Hoy, el comedor sobrevive con apoyos esporádicos del Banco de Alimentos y, sobre todo, con la terquedad de quienes creen en él. “Esto es un proyecto autogestionado. Aquí nadie viene a mandar, ni a pedir permiso. Aquí todos ponemos algo: tiempo, manos, ingredientes, amor”, resume la maestra. Por eso le duele cuando alguien propone convertirlo en otra cosa. El año pasado, durante una licencia temporal, se enteró de que alguien quería usar el comedor como clínica. “Me revolcaba de coraje. Esto lo construimos entre todos, con lo poquito que teníamos, sin pedirle nada a nadie”.
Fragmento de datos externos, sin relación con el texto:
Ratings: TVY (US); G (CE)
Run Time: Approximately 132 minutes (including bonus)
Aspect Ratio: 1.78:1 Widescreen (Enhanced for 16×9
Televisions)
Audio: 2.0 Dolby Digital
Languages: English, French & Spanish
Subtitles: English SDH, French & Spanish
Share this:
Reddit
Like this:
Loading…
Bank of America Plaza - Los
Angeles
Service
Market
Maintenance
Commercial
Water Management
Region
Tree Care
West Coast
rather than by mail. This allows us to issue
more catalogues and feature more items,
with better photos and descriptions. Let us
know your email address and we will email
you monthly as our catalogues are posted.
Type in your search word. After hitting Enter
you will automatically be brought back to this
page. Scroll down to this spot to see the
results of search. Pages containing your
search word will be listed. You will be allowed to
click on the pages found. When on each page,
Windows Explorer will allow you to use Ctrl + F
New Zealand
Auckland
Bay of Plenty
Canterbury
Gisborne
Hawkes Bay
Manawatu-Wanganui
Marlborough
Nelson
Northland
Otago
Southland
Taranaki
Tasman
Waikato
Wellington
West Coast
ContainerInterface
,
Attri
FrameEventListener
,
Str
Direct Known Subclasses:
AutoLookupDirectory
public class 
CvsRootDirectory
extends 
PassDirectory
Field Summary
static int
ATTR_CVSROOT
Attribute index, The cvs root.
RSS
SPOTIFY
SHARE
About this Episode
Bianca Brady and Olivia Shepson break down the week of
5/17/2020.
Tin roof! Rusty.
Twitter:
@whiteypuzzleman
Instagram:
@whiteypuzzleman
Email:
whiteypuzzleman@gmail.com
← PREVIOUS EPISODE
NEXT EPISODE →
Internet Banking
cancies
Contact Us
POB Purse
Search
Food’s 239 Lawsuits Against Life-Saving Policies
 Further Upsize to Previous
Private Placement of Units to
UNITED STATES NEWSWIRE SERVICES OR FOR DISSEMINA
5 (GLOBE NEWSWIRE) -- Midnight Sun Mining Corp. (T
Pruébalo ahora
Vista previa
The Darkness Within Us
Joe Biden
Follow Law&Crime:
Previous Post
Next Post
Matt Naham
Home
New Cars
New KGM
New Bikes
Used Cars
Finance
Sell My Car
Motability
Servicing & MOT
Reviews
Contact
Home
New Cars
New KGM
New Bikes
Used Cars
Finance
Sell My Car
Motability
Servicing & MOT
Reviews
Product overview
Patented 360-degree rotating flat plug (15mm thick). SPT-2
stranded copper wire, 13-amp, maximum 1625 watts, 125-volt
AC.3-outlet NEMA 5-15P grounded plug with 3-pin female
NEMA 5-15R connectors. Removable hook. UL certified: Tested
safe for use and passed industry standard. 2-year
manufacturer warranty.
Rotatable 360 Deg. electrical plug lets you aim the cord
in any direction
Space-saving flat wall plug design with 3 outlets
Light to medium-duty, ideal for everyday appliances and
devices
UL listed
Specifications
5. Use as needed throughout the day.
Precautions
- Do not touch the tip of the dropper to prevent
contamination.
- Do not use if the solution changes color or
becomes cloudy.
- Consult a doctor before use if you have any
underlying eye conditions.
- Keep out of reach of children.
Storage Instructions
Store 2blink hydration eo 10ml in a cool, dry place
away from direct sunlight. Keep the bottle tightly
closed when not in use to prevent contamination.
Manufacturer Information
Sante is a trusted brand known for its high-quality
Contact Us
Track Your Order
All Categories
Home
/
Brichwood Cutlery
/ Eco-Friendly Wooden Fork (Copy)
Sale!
A pesar de todo, la visión no se agota. La maestra sueña con ampliar el horario, atender a los niños del turno matutino y, por qué no, reproducir el modelo en otras escuelas. Cuando se le pregunta qué le pediría a la comunidad en general, Elizabeth lo piensa un poco. “No me gusta pedir. Me cuesta. Pero si algo diría es: vengan. Vengan a conocer este proyecto. Apóyenos con su presencia. No sólo con dinero. Vengan a ver cómo se hace comunidad. Porque aquí no sobra nada, pero tampoco falta corazón”.

Y como bandera, tres palabras que ella repite con claridad: rebeldía, resistencia y revolución. “Pero no de violencia (aclara), sino de conciencia. Yo creo en la paz. Pero también creo que la paz se construye. Con hechos. Con comunidad. Con frijoles calientes y respeto por los demás”.